Tuesday, May 24, 2011

Gold Standard By 2014?

In a wide-ranging interview with The Gold Report, Ian Gordon - a user of long-wave analysis as pioneered by Nikolai Kondratiev - predicts that the world will go back to the gold standard by 2014. He sees 2011 as a danger year, like 1931 proved to be. Only this time, instead of a major bank failure resulting in the world going off the gold standard, a major crisis - likely with the Euro - will induce the world to go back on it.
In 2011, we see parallels to 1931 because we're 80 years beyond that time. We believe 20-year cycles are important anniversaries, and this is just four twenties. In 1931, the whole world monetary system effectively collapsed. We've been long anticipating a collapse in the current world monetary system based on the collapse of 1931. However, we see that the current collapse is going to have far more significant and devastating implications than the collapse between 1931 and 1933 simply because it's the collapse of the paper-money system now.

Essentially, paper money is credit money. When paper money fails, credit fails. Effectively, the economy will fail on credit....

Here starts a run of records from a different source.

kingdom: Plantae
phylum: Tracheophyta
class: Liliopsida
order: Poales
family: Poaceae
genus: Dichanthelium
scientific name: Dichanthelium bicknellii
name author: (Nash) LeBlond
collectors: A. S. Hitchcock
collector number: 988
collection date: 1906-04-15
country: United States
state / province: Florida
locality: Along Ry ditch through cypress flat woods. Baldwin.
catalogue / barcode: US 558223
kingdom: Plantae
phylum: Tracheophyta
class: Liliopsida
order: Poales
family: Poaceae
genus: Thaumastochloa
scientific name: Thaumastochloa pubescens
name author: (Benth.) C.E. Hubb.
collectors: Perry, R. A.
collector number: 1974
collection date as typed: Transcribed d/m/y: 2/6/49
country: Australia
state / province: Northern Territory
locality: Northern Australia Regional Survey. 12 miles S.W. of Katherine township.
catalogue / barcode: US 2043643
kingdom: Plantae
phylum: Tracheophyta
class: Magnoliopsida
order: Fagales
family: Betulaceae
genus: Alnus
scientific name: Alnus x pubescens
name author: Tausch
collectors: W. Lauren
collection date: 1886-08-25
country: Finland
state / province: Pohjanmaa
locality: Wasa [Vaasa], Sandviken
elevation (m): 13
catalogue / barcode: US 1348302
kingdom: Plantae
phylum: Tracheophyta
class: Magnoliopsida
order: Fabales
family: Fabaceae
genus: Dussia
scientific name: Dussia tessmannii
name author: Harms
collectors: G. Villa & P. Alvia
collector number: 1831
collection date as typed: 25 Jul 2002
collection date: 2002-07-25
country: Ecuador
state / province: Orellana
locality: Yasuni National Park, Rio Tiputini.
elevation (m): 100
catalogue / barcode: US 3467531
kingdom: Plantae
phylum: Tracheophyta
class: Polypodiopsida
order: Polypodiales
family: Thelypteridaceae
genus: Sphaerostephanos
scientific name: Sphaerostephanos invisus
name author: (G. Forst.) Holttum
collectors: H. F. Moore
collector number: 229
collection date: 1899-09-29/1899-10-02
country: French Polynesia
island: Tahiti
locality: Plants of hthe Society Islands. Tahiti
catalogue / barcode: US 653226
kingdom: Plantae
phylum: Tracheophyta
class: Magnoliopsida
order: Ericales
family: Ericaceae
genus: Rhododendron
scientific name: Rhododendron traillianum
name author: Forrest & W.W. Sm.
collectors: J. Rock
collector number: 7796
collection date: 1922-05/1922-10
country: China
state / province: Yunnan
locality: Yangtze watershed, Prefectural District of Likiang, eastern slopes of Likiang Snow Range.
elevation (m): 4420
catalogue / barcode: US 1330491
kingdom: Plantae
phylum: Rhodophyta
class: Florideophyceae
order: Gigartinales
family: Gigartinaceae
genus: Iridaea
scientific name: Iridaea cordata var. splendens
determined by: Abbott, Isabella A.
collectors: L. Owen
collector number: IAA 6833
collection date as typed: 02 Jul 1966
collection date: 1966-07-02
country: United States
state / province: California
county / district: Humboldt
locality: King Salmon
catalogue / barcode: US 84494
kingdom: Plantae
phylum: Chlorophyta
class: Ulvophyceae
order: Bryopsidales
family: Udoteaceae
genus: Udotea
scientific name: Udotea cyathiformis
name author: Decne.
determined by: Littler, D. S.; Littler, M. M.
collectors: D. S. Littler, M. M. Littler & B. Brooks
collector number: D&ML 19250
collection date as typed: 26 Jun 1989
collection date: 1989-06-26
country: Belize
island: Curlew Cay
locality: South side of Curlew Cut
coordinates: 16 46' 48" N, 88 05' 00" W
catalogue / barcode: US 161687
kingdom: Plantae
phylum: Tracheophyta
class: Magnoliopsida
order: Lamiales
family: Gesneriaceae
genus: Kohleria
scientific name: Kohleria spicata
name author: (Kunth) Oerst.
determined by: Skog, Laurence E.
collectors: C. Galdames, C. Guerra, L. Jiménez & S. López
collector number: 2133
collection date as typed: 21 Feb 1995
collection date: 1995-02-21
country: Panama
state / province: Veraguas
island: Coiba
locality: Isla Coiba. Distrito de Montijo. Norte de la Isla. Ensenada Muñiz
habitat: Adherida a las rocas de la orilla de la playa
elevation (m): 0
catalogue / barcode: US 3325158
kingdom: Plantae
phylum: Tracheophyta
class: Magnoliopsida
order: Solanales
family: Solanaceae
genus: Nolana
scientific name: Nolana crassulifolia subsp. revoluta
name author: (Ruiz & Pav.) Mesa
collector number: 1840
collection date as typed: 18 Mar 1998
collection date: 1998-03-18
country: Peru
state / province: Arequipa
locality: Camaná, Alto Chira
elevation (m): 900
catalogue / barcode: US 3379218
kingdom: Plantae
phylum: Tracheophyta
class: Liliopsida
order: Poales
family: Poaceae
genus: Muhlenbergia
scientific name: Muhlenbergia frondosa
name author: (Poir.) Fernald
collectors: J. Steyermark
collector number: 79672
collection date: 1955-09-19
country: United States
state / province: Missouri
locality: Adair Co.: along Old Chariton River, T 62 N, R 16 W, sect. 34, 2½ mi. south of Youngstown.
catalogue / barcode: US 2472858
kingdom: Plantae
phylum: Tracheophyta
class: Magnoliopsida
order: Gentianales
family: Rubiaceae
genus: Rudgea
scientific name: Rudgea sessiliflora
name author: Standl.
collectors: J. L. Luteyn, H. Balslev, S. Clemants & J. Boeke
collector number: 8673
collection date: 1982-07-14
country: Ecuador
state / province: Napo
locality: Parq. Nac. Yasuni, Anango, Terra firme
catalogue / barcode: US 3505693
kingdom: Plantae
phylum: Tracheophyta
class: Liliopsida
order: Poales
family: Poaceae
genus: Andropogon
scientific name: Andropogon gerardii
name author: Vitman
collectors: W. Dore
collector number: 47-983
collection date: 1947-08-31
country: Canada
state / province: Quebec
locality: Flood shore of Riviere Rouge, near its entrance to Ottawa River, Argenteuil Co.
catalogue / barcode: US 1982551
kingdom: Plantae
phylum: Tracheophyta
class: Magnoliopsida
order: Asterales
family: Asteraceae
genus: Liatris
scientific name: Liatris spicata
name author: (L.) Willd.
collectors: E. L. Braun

I'm pretty sure that we will go back to a gold standard system. Paper-money systems have never survived throughout history. Generally, they've been set around a one-country experiment. And when those have failed, as in France after John Law's paper-money scheme failed in 1720 or the Assignat failed in about 1798, there was tremendous upheaval. And, following these failures, the country resumed gold as the backing for its currency.

So, I think we have to go back to something like that because, in essence, gold enforces discipline on governments. We've seen a complete lack of discipline in the paper-money system that's been ongoing since the 1931 collapse of the world monetary system. Paper-money printing has just gotten out of control; and now, parallel to the paper-money printing is the debt. They go hand in hand.
He says he's been recommending full exposure in gold since 2001, and he recommends full exposure now.